== What this task involves ==
Substitute "box coordinates" for every occurrence of "bbox" throughout the material below. Reproduce all other text without any change.

━━━━━ Data for this exercise ━━━━━

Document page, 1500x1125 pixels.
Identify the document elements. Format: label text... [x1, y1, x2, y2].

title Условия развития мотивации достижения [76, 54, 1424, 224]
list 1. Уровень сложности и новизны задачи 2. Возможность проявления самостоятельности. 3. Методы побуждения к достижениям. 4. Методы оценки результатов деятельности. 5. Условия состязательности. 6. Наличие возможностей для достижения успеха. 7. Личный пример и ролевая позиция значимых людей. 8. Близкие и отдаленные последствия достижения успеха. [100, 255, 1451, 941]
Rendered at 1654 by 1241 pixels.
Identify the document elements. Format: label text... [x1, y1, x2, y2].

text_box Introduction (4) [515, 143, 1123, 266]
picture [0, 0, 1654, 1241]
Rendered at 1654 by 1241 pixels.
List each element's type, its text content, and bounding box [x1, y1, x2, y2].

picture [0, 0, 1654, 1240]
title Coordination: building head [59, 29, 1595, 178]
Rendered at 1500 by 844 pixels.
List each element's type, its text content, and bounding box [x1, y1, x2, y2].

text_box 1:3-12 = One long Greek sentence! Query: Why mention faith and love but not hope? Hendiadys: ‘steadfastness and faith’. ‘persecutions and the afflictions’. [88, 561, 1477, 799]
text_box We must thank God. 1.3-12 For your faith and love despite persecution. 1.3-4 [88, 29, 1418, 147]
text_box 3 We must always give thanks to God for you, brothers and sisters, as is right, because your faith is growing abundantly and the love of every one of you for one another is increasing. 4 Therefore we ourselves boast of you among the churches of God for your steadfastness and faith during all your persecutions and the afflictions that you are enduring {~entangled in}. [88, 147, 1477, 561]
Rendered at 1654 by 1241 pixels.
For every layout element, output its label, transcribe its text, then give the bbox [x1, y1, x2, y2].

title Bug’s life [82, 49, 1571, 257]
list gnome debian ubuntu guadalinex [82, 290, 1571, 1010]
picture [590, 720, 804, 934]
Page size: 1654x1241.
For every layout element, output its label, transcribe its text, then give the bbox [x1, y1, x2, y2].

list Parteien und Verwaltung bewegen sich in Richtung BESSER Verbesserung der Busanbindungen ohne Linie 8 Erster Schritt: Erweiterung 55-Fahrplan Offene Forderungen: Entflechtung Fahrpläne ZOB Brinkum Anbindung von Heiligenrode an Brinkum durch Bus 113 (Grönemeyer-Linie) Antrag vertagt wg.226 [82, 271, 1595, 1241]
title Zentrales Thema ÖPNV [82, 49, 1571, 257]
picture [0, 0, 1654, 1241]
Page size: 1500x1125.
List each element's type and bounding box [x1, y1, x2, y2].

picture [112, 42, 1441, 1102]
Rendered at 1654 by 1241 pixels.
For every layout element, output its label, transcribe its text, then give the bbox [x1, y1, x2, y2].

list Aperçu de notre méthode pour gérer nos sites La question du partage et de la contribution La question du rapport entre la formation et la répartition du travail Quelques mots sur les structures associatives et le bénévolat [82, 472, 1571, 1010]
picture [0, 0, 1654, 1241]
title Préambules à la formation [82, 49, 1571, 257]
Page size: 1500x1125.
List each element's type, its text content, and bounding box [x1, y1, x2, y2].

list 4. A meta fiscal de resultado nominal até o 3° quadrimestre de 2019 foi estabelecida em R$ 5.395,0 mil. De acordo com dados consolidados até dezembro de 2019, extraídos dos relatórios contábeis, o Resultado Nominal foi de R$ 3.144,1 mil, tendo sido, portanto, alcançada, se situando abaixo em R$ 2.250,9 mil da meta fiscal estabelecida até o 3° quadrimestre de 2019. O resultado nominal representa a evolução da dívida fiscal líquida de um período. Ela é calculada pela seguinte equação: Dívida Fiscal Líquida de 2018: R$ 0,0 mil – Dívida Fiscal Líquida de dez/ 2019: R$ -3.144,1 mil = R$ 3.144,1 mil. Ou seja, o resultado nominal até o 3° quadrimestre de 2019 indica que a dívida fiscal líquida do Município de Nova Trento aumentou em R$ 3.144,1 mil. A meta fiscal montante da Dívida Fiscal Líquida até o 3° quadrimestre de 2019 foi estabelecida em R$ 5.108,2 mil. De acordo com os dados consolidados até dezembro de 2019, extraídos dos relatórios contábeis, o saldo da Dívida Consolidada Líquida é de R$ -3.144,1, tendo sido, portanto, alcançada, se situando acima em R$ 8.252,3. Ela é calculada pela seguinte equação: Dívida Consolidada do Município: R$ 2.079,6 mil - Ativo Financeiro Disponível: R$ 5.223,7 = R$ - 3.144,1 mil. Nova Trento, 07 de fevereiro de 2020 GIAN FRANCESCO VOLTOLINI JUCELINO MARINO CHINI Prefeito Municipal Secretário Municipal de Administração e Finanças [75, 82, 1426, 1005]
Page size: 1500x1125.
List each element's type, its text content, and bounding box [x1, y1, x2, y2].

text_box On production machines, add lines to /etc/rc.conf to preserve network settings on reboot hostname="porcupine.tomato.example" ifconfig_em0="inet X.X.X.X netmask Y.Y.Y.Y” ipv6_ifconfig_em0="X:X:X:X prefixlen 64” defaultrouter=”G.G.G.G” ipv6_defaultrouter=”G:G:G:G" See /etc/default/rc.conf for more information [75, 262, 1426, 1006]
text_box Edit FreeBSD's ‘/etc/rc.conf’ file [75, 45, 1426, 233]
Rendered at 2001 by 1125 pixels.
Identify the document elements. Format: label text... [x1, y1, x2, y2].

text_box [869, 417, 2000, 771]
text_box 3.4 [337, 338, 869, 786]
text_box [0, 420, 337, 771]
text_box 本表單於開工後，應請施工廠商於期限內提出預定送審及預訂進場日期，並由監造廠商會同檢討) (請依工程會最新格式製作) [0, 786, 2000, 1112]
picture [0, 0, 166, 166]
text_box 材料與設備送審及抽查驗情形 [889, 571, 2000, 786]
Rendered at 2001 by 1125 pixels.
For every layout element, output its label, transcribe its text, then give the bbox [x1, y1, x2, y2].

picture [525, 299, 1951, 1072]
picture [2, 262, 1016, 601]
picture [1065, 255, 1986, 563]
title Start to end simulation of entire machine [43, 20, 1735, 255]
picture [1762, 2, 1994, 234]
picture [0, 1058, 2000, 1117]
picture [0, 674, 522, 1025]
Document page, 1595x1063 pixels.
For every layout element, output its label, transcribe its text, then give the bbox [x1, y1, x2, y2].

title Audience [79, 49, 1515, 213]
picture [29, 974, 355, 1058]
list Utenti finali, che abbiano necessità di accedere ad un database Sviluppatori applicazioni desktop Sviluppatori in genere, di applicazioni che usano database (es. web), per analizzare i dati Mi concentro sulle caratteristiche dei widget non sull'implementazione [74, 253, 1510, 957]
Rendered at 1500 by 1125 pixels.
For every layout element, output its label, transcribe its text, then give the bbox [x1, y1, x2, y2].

━━━━━

== The output ==
Document page, 1500x1125 pixels.
Identify the document elements. Format: label text... [x1, y1, x2, y2].

title Условия развития мотивации достижения [76, 54, 1424, 224]
list 1. Уровень сложности и новизны задачи 2. Возможность проявления самостоятельности. 3. Методы побуждения к достижениям. 4. Методы оценки результатов деятельности. 5. Условия состязательности. 6. Наличие возможностей для достижения успеха. 7. Личный пример и ролевая позиция значимых людей. 8. Близкие и отдаленные последствия достижения успеха. [100, 255, 1451, 941]
Rendered at 1654 by 1241 pixels.
Identify the document elements. Format: label text... [x1, y1, x2, y2].

text_box Introduction (4) [515, 143, 1123, 266]
picture [0, 0, 1654, 1241]
Rendered at 1654 by 1241 pixels.
List each element's type, its text content, and bounding box [x1, y1, x2, y2].

picture [0, 0, 1654, 1240]
title Coordination: building head [59, 29, 1595, 178]
Rendered at 1500 by 844 pixels.
List each element's type, its text content, and bounding box [x1, y1, x2, y2].

text_box 1:3-12 = One long Greek sentence! Query: Why mention faith and love but not hope? Hendiadys: ‘steadfastness and faith’. ‘persecutions and the afflictions’. [88, 561, 1477, 799]
text_box We must thank God. 1.3-12 For your faith and love despite persecution. 1.3-4 [88, 29, 1418, 147]
text_box 3 We must always give thanks to God for you, brothers and sisters, as is right, because your faith is growing abundantly and the love of every one of you for one another is increasing. 4 Therefore we ourselves boast of you among the churches of God for your steadfastness and faith during all your persecutions and the afflictions that you are enduring {~entangled in}. [88, 147, 1477, 561]
Rendered at 1654 by 1241 pixels.
For every layout element, output its label, transcribe its text, then give the box coordinates [x1, y1, x2, y2].

title Bug’s life [82, 49, 1571, 257]
list gnome debian ubuntu guadalinex [82, 290, 1571, 1010]
picture [590, 720, 804, 934]
Page size: 1654x1241.
For every layout element, output its label, transcribe its text, then give the box coordinates [x1, y1, x2, y2].

list Parteien und Verwaltung bewegen sich in Richtung BESSER Verbesserung der Busanbindungen ohne Linie 8 Erster Schritt: Erweiterung 55-Fahrplan Offene Forderungen: Entflechtung Fahrpläne ZOB Brinkum Anbindung von Heiligenrode an Brinkum durch Bus 113 (Grönemeyer-Linie) Antrag vertagt wg.226 [82, 271, 1595, 1241]
title Zentrales Thema ÖPNV [82, 49, 1571, 257]
picture [0, 0, 1654, 1241]
Page size: 1500x1125.
List each element's type and bounding box [x1, y1, x2, y2].

picture [112, 42, 1441, 1102]
Rendered at 1654 by 1241 pixels.
For every layout element, output its label, transcribe its text, then give the box coordinates [x1, y1, x2, y2].

list Aperçu de notre méthode pour gérer nos sites La question du partage et de la contribution La question du rapport entre la formation et la répartition du travail Quelques mots sur les structures associatives et le bénévolat [82, 472, 1571, 1010]
picture [0, 0, 1654, 1241]
title Préambules à la formation [82, 49, 1571, 257]
Page size: 1500x1125.
List each element's type, its text content, and bounding box [x1, y1, x2, y2].

list 4. A meta fiscal de resultado nominal até o 3° quadrimestre de 2019 foi estabelecida em R$ 5.395,0 mil. De acordo com dados consolidados até dezembro de 2019, extraídos dos relatórios contábeis, o Resultado Nominal foi de R$ 3.144,1 mil, tendo sido, portanto, alcançada, se situando abaixo em R$ 2.250,9 mil da meta fiscal estabelecida até o 3° quadrimestre de 2019. O resultado nominal representa a evolução da dívida fiscal líquida de um período. Ela é calculada pela seguinte equação: Dívida Fiscal Líquida de 2018: R$ 0,0 mil – Dívida Fiscal Líquida de dez/ 2019: R$ -3.144,1 mil = R$ 3.144,1 mil. Ou seja, o resultado nominal até o 3° quadrimestre de 2019 indica que a dívida fiscal líquida do Município de Nova Trento aumentou em R$ 3.144,1 mil. A meta fiscal montante da Dívida Fiscal Líquida até o 3° quadrimestre de 2019 foi estabelecida em R$ 5.108,2 mil. De acordo com os dados consolidados até dezembro de 2019, extraídos dos relatórios contábeis, o saldo da Dívida Consolidada Líquida é de R$ -3.144,1, tendo sido, portanto, alcançada, se situando acima em R$ 8.252,3. Ela é calculada pela seguinte equação: Dívida Consolidada do Município: R$ 2.079,6 mil - Ativo Financeiro Disponível: R$ 5.223,7 = R$ - 3.144,1 mil. Nova Trento, 07 de fevereiro de 2020 GIAN FRANCESCO VOLTOLINI JUCELINO MARINO CHINI Prefeito Municipal Secretário Municipal de Administração e Finanças [75, 82, 1426, 1005]
Page size: 1500x1125.
List each element's type, its text content, and bounding box [x1, y1, x2, y2].

text_box On production machines, add lines to /etc/rc.conf to preserve network settings on reboot hostname="porcupine.tomato.example" ifconfig_em0="inet X.X.X.X netmask Y.Y.Y.Y” ipv6_ifconfig_em0="X:X:X:X prefixlen 64” defaultrouter=”G.G.G.G” ipv6_defaultrouter=”G:G:G:G" See /etc/default/rc.conf for more information [75, 262, 1426, 1006]
text_box Edit FreeBSD's ‘/etc/rc.conf’ file [75, 45, 1426, 233]
Rendered at 2001 by 1125 pixels.
Identify the document elements. Format: label text... [x1, y1, x2, y2].

text_box [869, 417, 2000, 771]
text_box 3.4 [337, 338, 869, 786]
text_box [0, 420, 337, 771]
text_box 本表單於開工後，應請施工廠商於期限內提出預定送審及預訂進場日期，並由監造廠商會同檢討) (請依工程會最新格式製作) [0, 786, 2000, 1112]
picture [0, 0, 166, 166]
text_box 材料與設備送審及抽查驗情形 [889, 571, 2000, 786]
Rendered at 2001 by 1125 pixels.
For every layout element, output its label, transcribe its text, then give the box coordinates [x1, y1, x2, y2].

picture [525, 299, 1951, 1072]
picture [2, 262, 1016, 601]
picture [1065, 255, 1986, 563]
title Start to end simulation of entire machine [43, 20, 1735, 255]
picture [1762, 2, 1994, 234]
picture [0, 1058, 2000, 1117]
picture [0, 674, 522, 1025]
Document page, 1595x1063 pixels.
For every layout element, output its label, transcribe its text, then give the box coordinates [x1, y1, x2, y2].

title Audience [79, 49, 1515, 213]
picture [29, 974, 355, 1058]
list Utenti finali, che abbiano necessità di accedere ad un database Sviluppatori applicazioni desktop Sviluppatori in genere, di applicazioni che usano database (es. web), per analizzare i dati Mi concentro sulle caratteristiche dei widget non sull'implementazione [74, 253, 1510, 957]
Rendered at 1500 by 1125 pixels.
For every layout element, output its label, transcribe its text, then give the box coordinates [x1, y1, x2, y2].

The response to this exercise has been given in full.